Exercise objective
Without including any pictures, write out the data below exactly.

Given entries
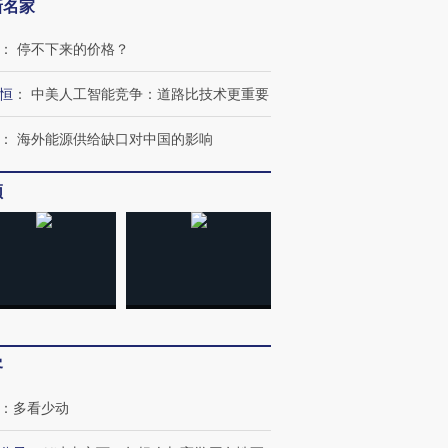
新名家
：
停不下来的价格？
恒
：
中美人工智能竞争：道路比技术更重要
：
海外能源供给缺口对中国的影响
频
客
：
多看少动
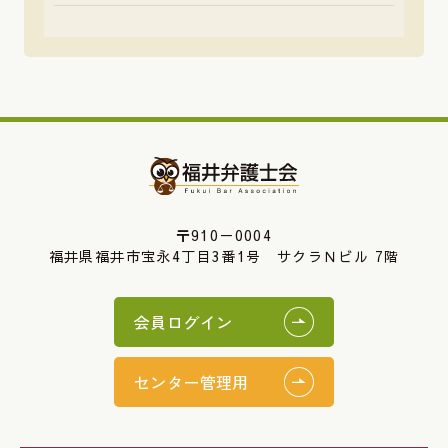
〒910－0004
福井県福井市宝永4丁目3番1号 サクラＮビル 7階
会員ログイン
センター管理用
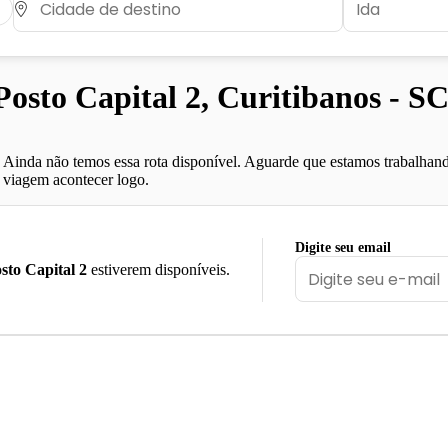
sto Capital 2, Curitibanos - S
Ainda não temos essa rota disponível. Aguarde que estamos trabalhand
viagem acontecer logo.
Digite seu email
sto Capital 2
estiverem disponíveis.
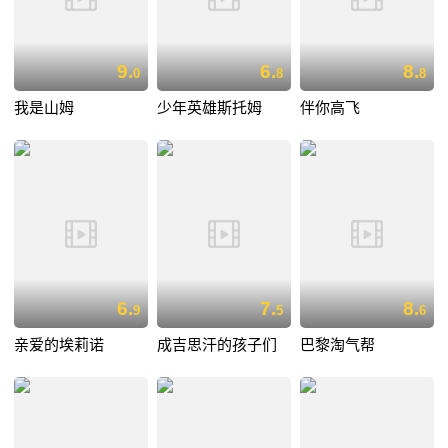
9.
6.
8.
0
8
8
我是山姆
少年英雄斯托姆
伴你高飞
6.
7.
8.
9
5
6
亲爱的埃莉诺
成吉思汗的孩子们
巴黎淘气帮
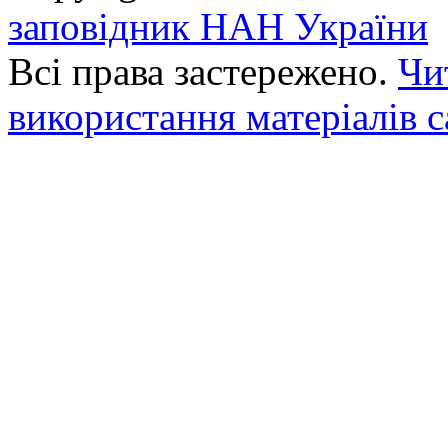
заповідник НАН України
Всі права застережено.
Чи
використання матеріалів с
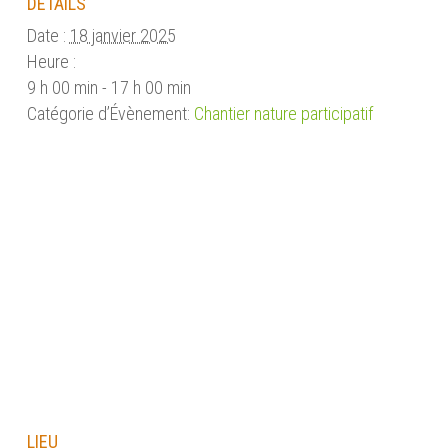
DÉTAILS
Date :
18 janvier 2025
Heure :
9 h 00 min - 17 h 00 min
Catégorie d’Évènement:
Chantier nature participatif
LIEU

Answer box
新名家
：
停不下来的价格？
恒
：
中美人工智能竞争：道路比技术更重要
：
海外能源供给缺口对中国的影响
频
客
：
多看少动
〒910－0004
福井県福井市宝永4丁目3番1号 サクラＮビル 7階
会員ログイン
センター管理用
sto Capital 2, Curitibanos - S
Ainda não temos essa rota disponível. Aguarde que estamos trabalhand
viagem acontecer logo.
Digite seu email
sto Capital 2
estiverem disponíveis.
9.
6.
8.
0
8
8
我是山姆
少年英雄斯托姆
伴你高飞
6.
7.
8.
9
5
6
亲爱的埃莉诺
成吉思汗的孩子们
巴黎淘气帮
заповідник НАН України
Всі права застережено.
Чи
використання матеріалів с
DÉTAILS
Date :
18 janvier 2025
Heure :
9 h 00 min - 17 h 00 min
Catégorie d’Évènement:
Chantier nature participatif
LIEU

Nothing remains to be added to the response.